Desai takes a skeptical view of the West's consumer-driven multiculturalism, noting the "sanitized elegance" of Lola's daughter's British-accented voice, which is "triumphant over any horrors the world might thrust upon others." At such moments, Desai seems far from writers like Zadie Smith and Hari Kunzru, whose fiction takes a generally optimistic view of what Salman Rushdie has called "hybridity, impurity, intermingling, the transformation that comes of new and unexpected combinations of human beings, cultures, ideas, politics, movies, songs."
In fact, Desai's novel seems to argue that such multiculturalism, confined to the Western metropolis and academe, doesn't begin to address the causes of extremism and violence in the modern world. Nor, it suggests, can economic globalization become a route to prosperity for the downtrodden. "Profit," Desai observes at one point, "could only be harvested in the gap between nations, working one against the other."

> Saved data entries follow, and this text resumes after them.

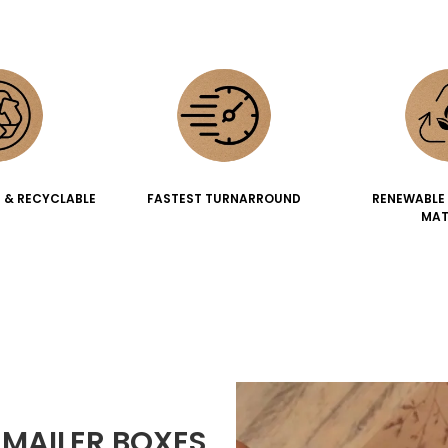
 & RECYCLABLE
FASTEST TURNARROUND
RENEWABLE
MAT
MAILER BOXES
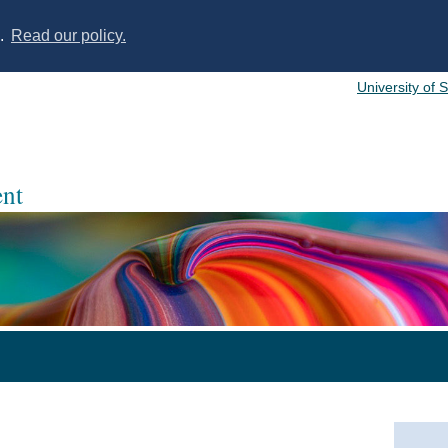
s.
Read our policy.
University of 
nt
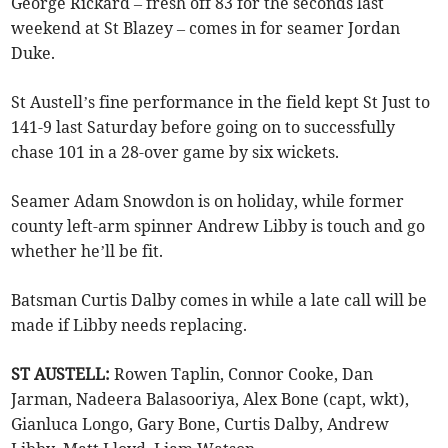
George Rickard – fresh off 83 for the seconds last
weekend at St Blazey – comes in for seamer Jordan
Duke.
St Austell’s fine performance in the field kept St Just to
141-9 last Saturday before going on to successfully
chase 101 in a 28-over game by six wickets.
Seamer Adam Snowdon is on holiday, while former
county left-arm spinner Andrew Libby is touch and go
whether he’ll be fit.
Batsman Curtis Dalby comes in while a late call will be
made if Libby needs replacing.
ST AUSTELL:
Rowen Taplin, Connor Cooke, Dan
Jarman, Nadeera Balasooriya, Alex Bone (capt, wkt),
Gianluca Longo, Gary Bone, Curtis Dalby, Andrew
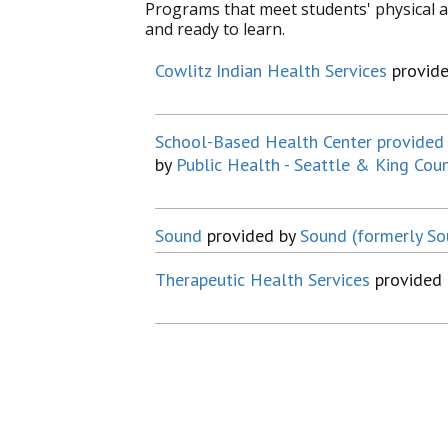
Programs that meet students' physical a
and ready to learn.
Cowlitz Indian Health Services
provid
School-Based Health Center provided 
by
Public Health - Seattle & King Cou
Sound
provided by
Sound (formerly S
Therapeutic Health Services
provided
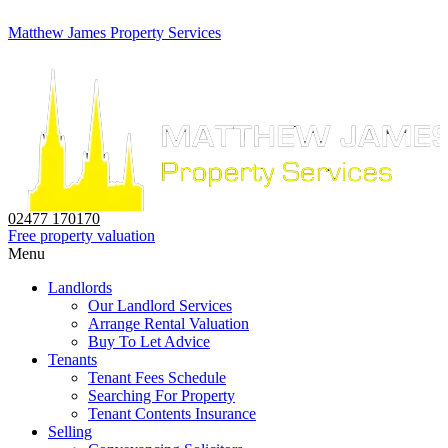
Matthew James Property Services
02477 170170
Free property valuation
Menu
Landlords
Our Landlord Services
Arrange Rental Valuation
Buy To Let Advice
Tenants
Tenant Fees Schedule
Searching For Property
Tenant Contents Insurance
Selling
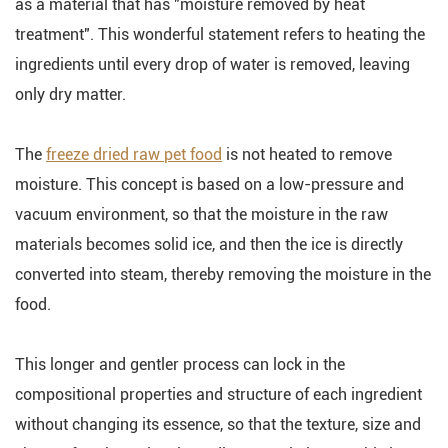
as a material that has "moisture removed by heat
treatment". This wonderful statement refers to heating the
ingredients until every drop of water is removed, leaving
only dry matter.
The
freeze dried raw pet food
is not heated to remove
moisture. This concept is based on a low-pressure and
vacuum environment, so that the moisture in the raw
materials becomes solid ice, and then the ice is directly
converted into steam, thereby removing the moisture in the
food.
This longer and gentler process can lock in the
compositional properties and structure of each ingredient
without changing its essence, so that the texture, size and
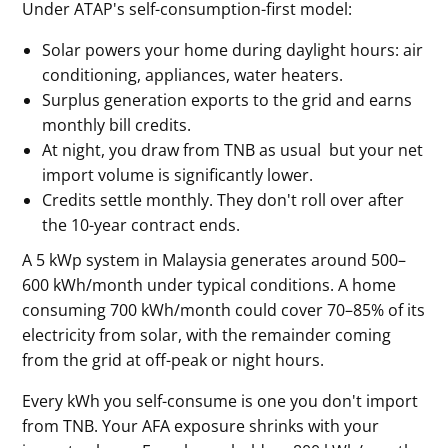
Under ATAP's self-consumption-first model:
Solar powers your home during daylight hours: air
conditioning, appliances, water heaters.
Surplus generation exports to the grid and earns
monthly bill credits.
At night, you draw from TNB as usual but your net
import volume is significantly lower.
Credits settle monthly. They don't roll over after
the 10-year contract ends.
A 5 kWp system in Malaysia generates around 500–
600 kWh/month under typical conditions. A home
consuming 700 kWh/month could cover 70–85% of its
electricity from solar, with the remainder coming
from the grid at off-peak or night hours.
Every kWh you self-consume is one you don't import
from TNB. Your AFA exposure shrinks with your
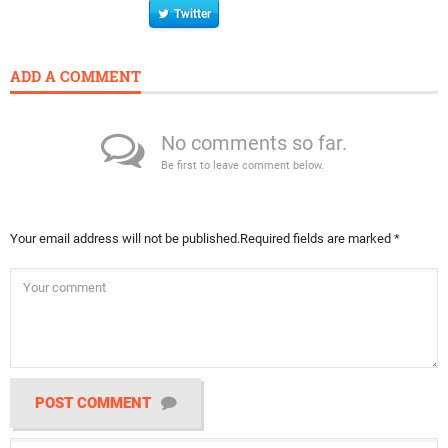
Twitter
ADD A COMMENT
No comments so far.
Be first to leave comment below.
Your email address will not be published.
Required fields are marked
*
POST COMMENT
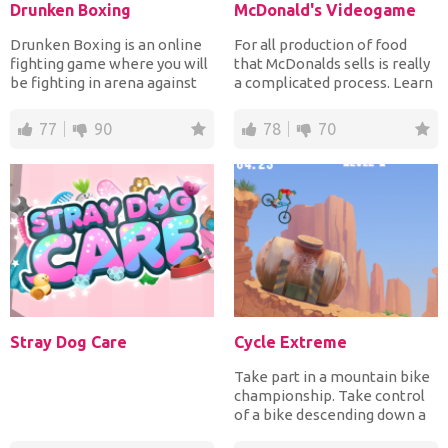
Drunken Boxing
McDonald's Videogame
Drunken Boxing is an online
For all production of food
fighting game where you will
that McDonalds sells is really
be fighting in arena against
a complicated process. Learn
your opponents...
it from the v...
77
90
78
70
Stray Dog Care
Cycle Extreme
Take part in a mountain bike
championship. Take control
of a bike descending down a
mountain. Be car...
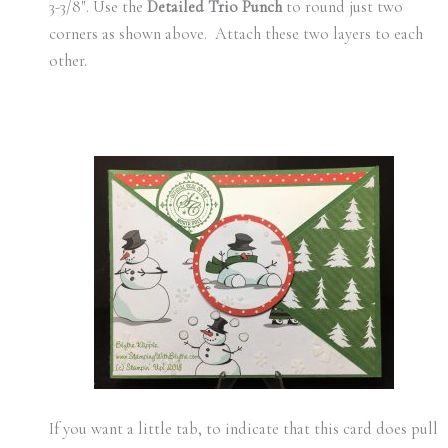
3-3/8″. Use the
Detailed Trio Punch
to round just two
corners as shown above. Attach these two layers to each
other.
If you want a little tab, to indicate that this card does pull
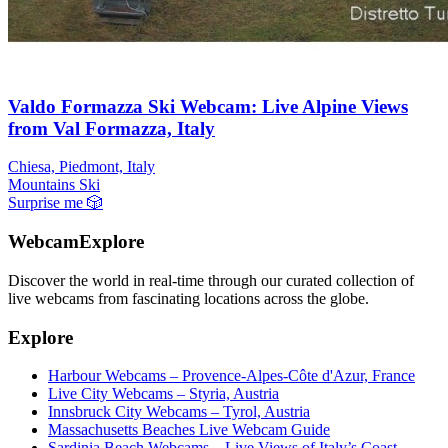
Valdo Formazza Ski Webcam: Live Alpine Views
from Val Formazza, Italy
Chiesa, Piedmont, Italy
Mountains
Ski
Surprise me
🎲
WebcamExplore
Discover the world in real-time through our curated collection of
live webcams from fascinating locations across the globe.
Explore
Harbour Webcams – Provence-Alpes-Côte d'Azur, France
Live City Webcams – Styria, Austria
Innsbruck City Webcams – Tyrol, Austria
Massachusetts Beaches Live Webcam Guide
Sardinia Beach Webcams – Live Views of Italy’s Coast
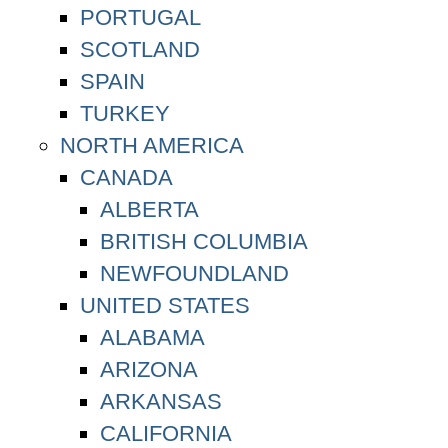
PORTUGAL
SCOTLAND
SPAIN
TURKEY
NORTH AMERICA
CANADA
ALBERTA
BRITISH COLUMBIA
NEWFOUNDLAND
UNITED STATES
ALABAMA
ARIZONA
ARKANSAS
CALIFORNIA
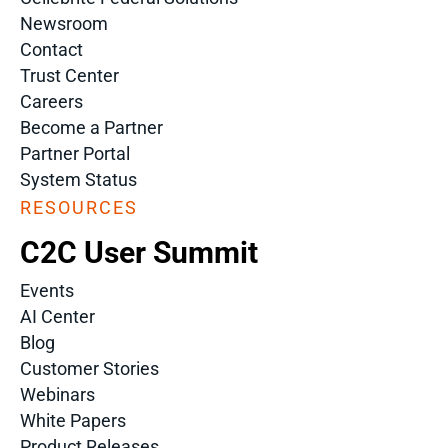
Newsroom
Contact
Trust Center
Careers
Become a Partner
Partner Portal
System Status
RESOURCES
C2C User Summit
Events
AI Center
Blog
Customer Stories
Webinars
White Papers
Product Releases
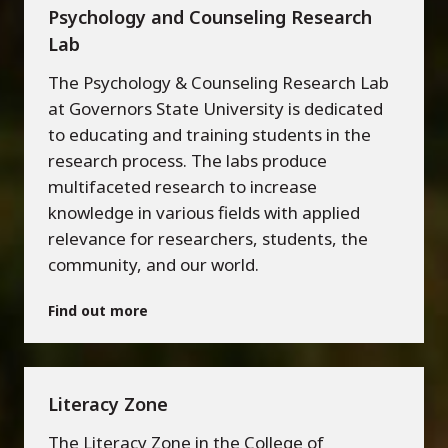
Psychology and Counseling Research
Lab
The Psychology & Counseling Research Lab
at Governors State University is dedicated
to educating and training students in the
research process. The labs produce
multifaceted research to increase
knowledge in various fields with applied
relevance for researchers, students, the
community, and our world.
Find out more
Literacy Zone
The Literacy Zone in the College of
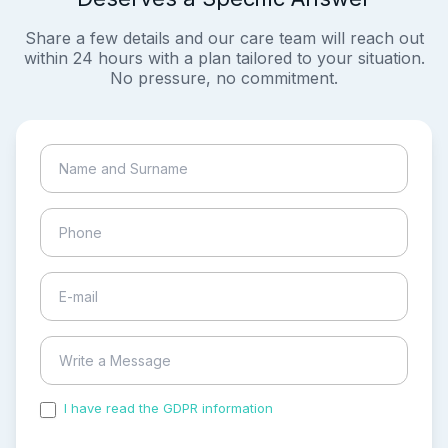
Share a few details and our care team will reach out
within 24 hours with a plan tailored to your situation.
No pressure, no commitment.
I have read the GDPR information
and accepted the
process of my personal data.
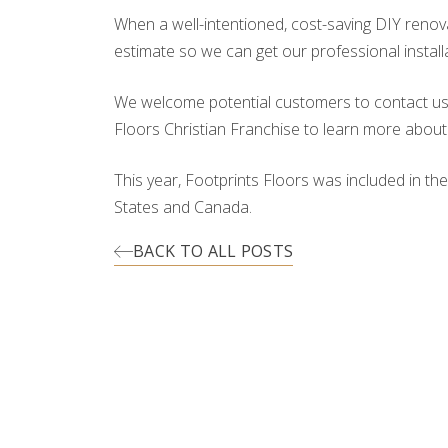
When a well-intentioned, cost-saving DIY renov
estimate so we can get our professional install
We welcome potential customers to contact us fo
Floors Christian Franchise to learn more about
This year, Footprints Floors was included in th
States and Canada.
BACK TO ALL POSTS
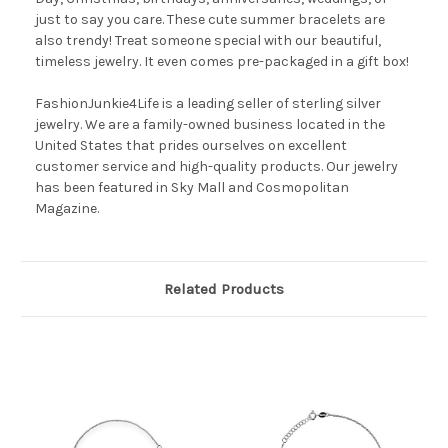
just to say you care. These cute summer bracelets are
also trendy! Treat someone special with our beautiful,
timeless jewelry. It even comes pre-packaged in a gift box!
FashionJunkie4Life is a leading seller of sterling silver
jewelry. We are a family-owned business located in the
United States that prides ourselves on excellent
customer service and high-quality products. Our jewelry
has been featured in Sky Mall and Cosmopolitan
Magazine.
Related Products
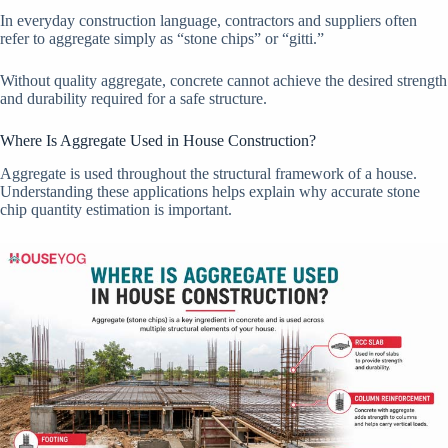
In everyday construction language, contractors and suppliers often
refer to aggregate simply as “stone chips” or “gitti.”
Without quality aggregate, concrete cannot achieve the desired strength
and durability required for a safe structure.
Where Is Aggregate Used in House Construction?
Aggregate is used throughout the structural framework of a house.
Understanding these applications helps explain why accurate stone
chip quantity estimation is important.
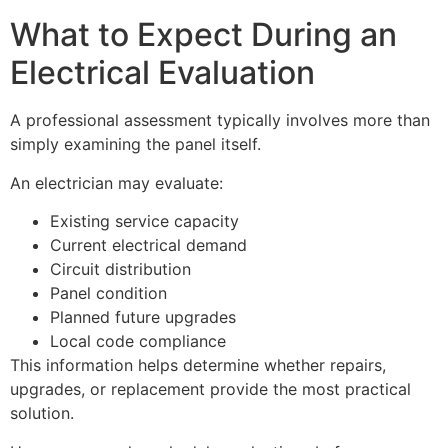
What to Expect During an
Electrical Evaluation
A professional assessment typically involves more than
simply examining the panel itself.
An electrician may evaluate:
Existing service capacity
Current electrical demand
Circuit distribution
Panel condition
Planned future upgrades
Local code compliance
This information helps determine whether repairs,
upgrades, or replacement provide the most practical
solution.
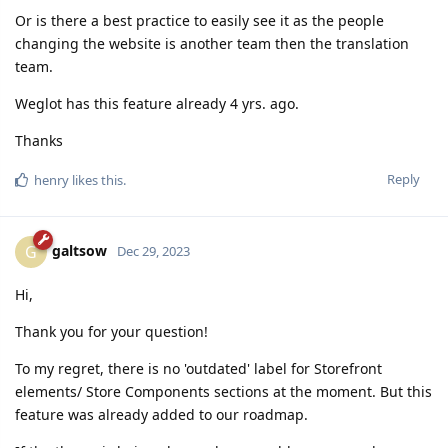
Or is there a best practice to easily see it as the people
changing the website is another team then the translation
team.
Weglot has this feature already 4 yrs. ago.
Thanks
Reply
henry
likes this.
galtsow
G
Dec 29, 2023
Hi,
Thank you for your question!
To my regret, there is no 'outdated' label for Storefront
elements/ Store Components sections at the moment. But this
feature was already added to our roadmap.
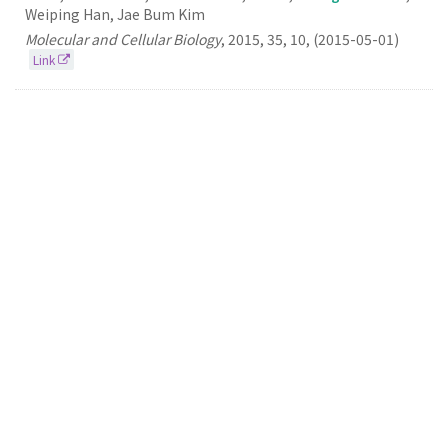
Weiping Han, Jae Bum Kim
Molecular and Cellular Biology
,
2015
,
35
,
10
,
(2015-05-01)
Link
104.
Discovery, Understanding, and Bioapplication
of Organic Fluorophore: A Case Study with an
Indolizine-Based Novel Fluorophore, Seoul-Fluor
Seung Bum Park
Accounts of Chemical Research
2015
48
3
(2015-03-17)
Link
103.
A Small Molecule Binding ​HMGB1 and ​HMGB2
Inhibits Microglia-mediated Neuroinflammation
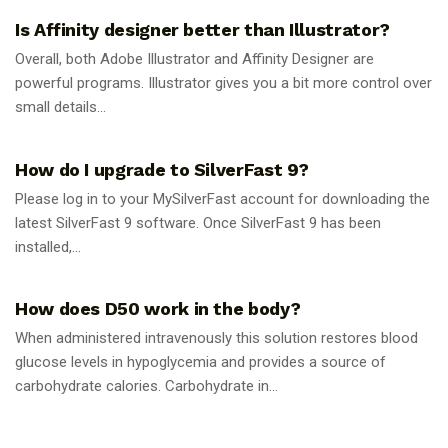
Is Affinity designer better than Illustrator?
Overall, both Adobe Illustrator and Affinity Designer are
powerful programs. Illustrator gives you a bit more control over
small details...
GUIDES
How do I upgrade to SilverFast 9?
Please log in to your MySilverFast account for downloading the
latest SilverFast 9 software. Once SilverFast 9 has been
installed,...
GUIDES
How does D50 work in the body?
When administered intravenously this solution restores blood
glucose levels in hypoglycemia and provides a source of
carbohydrate calories. Carbohydrate in...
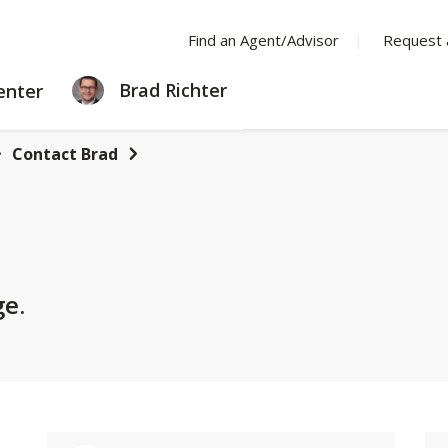
Find an Agent/Advisor
Request 
LEARNING
Brad Richter
enter
CENTER
Contact Brad
ge.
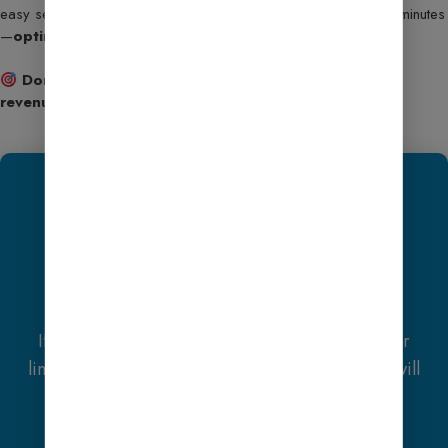
easy setup, and full customization, you’ll be up and running in minutes
—
optimized for speed, SEO, and monetization
.
Don’t wait—turn your WordPress site into a smart,
revenue-generating machine today!
We Recommend
Hostinger
Exclusive Offer
If you purchase
Hostinger hosting
through our
link and contact us via WhatsApp or Email, you will
receive one
Premium Website Template
absolutely free
(100% Free of Cost).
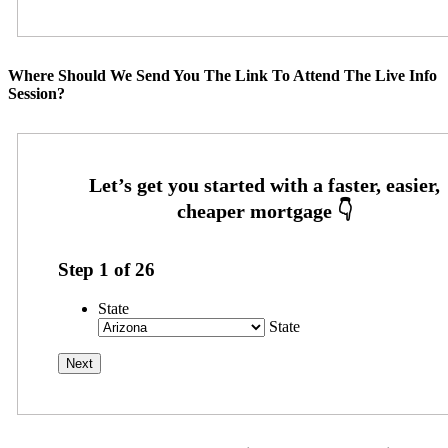
Where Should We Send You The Link To Attend The Live Info
Session?
Step
1
of
26
State
State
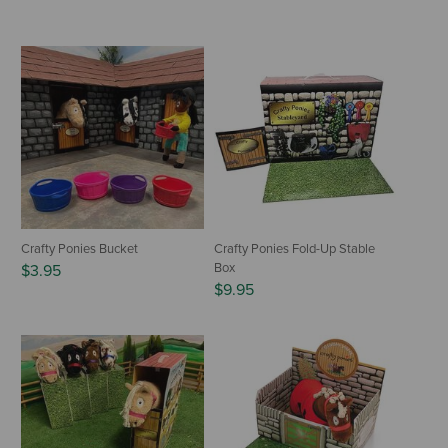
Crafty Ponies Bucket
Crafty Ponies Fold-Up Stable
Box
$3.95
$9.95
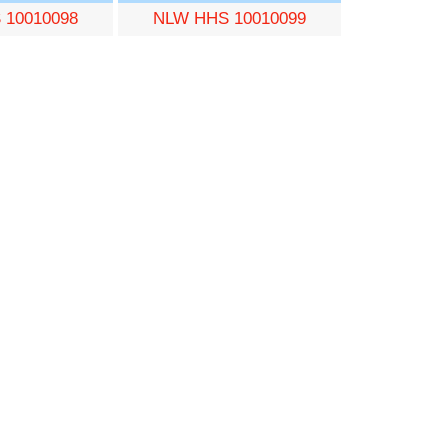
 10010098
NLW HHS 10010099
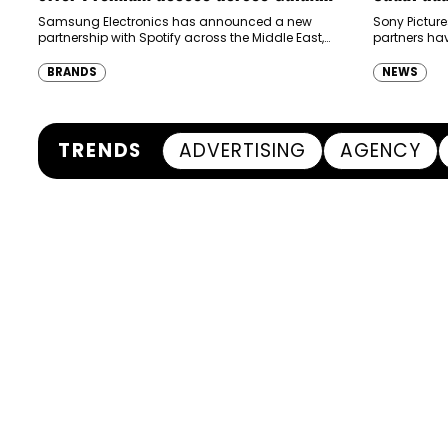
ecosystem in MENA and Türkiye
Samsung Electronics has announced a new
Sony Picture
partnership with Spotify across the Middle East,
partners ha
North Africa and Türkiye, offering eligible
destination
customers up to four months…
Spider-Man:
BRANDS
NEWS
transformi
TRENDS
ADVERTISING
AGENCY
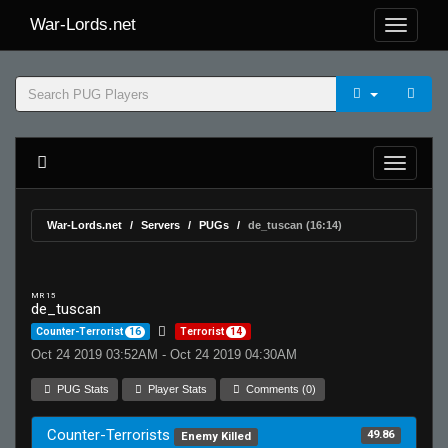
War-Lords.net
War-Lords.net
Servers
PUGs
de_tuscan (16:14)
MR 15
de_tuscan
Counter-Terrorist
16
Terrorist
14
Oct 24 2019 03:52AM - Oct 24 2019 04:30AM
PUG Stats
Player Stats
Comments (0)
Counter-Terrorists
49.86
Enemy Killed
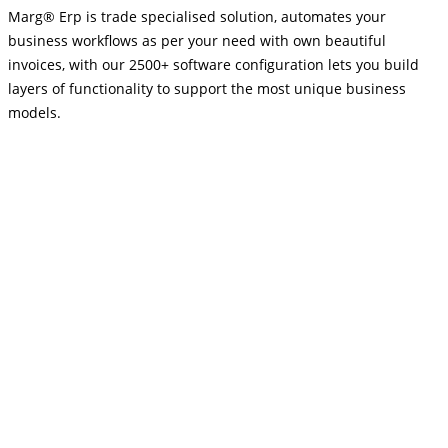
Marg® Erp is trade specialised solution, automates your
business workflows as per your need with own beautiful
invoices, with our 2500+ software configuration lets you build
layers of functionality to support the most unique business
models.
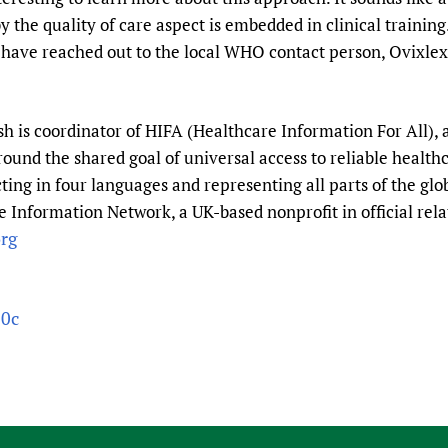
the quality of care aspect is embedded in clinical training
l. I have reached out to the local WHO contact person, Ovi
 is coordinator of HIFA (Healthcare Information For All), 
round the shared goal of universal access to reliable healt
ting in four languages and representing all parts of the gl
 Information Network, a UK-based nonprofit in official rela
rg
30c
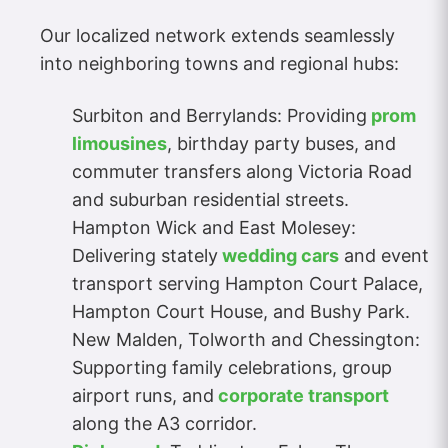
Our localized network extends seamlessly
into neighboring towns and regional hubs:
Surbiton and Berrylands: Providing
prom
limousines
, birthday party buses, and
commuter transfers along Victoria Road
and suburban residential streets.
Hampton Wick and East Molesey:
Delivering stately
wedding cars
and event
transport serving Hampton Court Palace,
Hampton Court House, and Bushy Park.
New Malden, Tolworth and Chessington:
Supporting family celebrations, group
airport runs, and
corporate transport
along the A3 corridor.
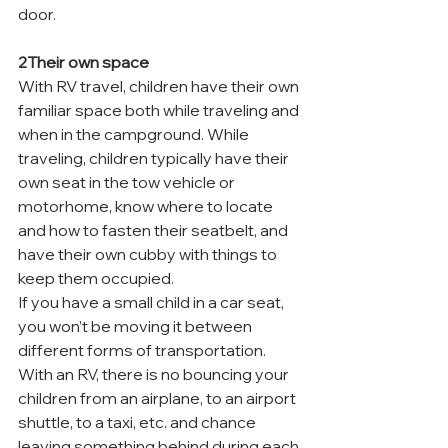
door.
2Their own space
With RV travel, children have their own 
familiar space both while traveling and 
when in the campground. While 
traveling, children typically have their 
own seat in the tow vehicle or 
motorhome, know where to locate 
and how to fasten their seatbelt, and 
have their own cubby with things to 
keep them occupied.
If you have a small child in a car seat, 
you won’t be moving it between 
different forms of transportation. 
With an RV, there is no bouncing your 
children from an airplane, to an airport 
shuttle, to a taxi, etc. and chance 
leaving something behind during each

This leaves most people in the postcolonial world with only the promise of a shabby modernity — modernity, as Desai puts it, "in its meanest form, brand-new one day, in ruin the next." Not surprisingly, half-educated, uprooted men like Gyan gravitate to the first available political cause in their search for a better way. He joins what sounds like an ethnic nationalist movement largely as an opportunity to vent his rage and frustration. "Old hatreds are endlessly retrievable," Desai reminds us, and they are "purer . . . because the grief of the past was gone. Just the fury remained, distilled, liberating."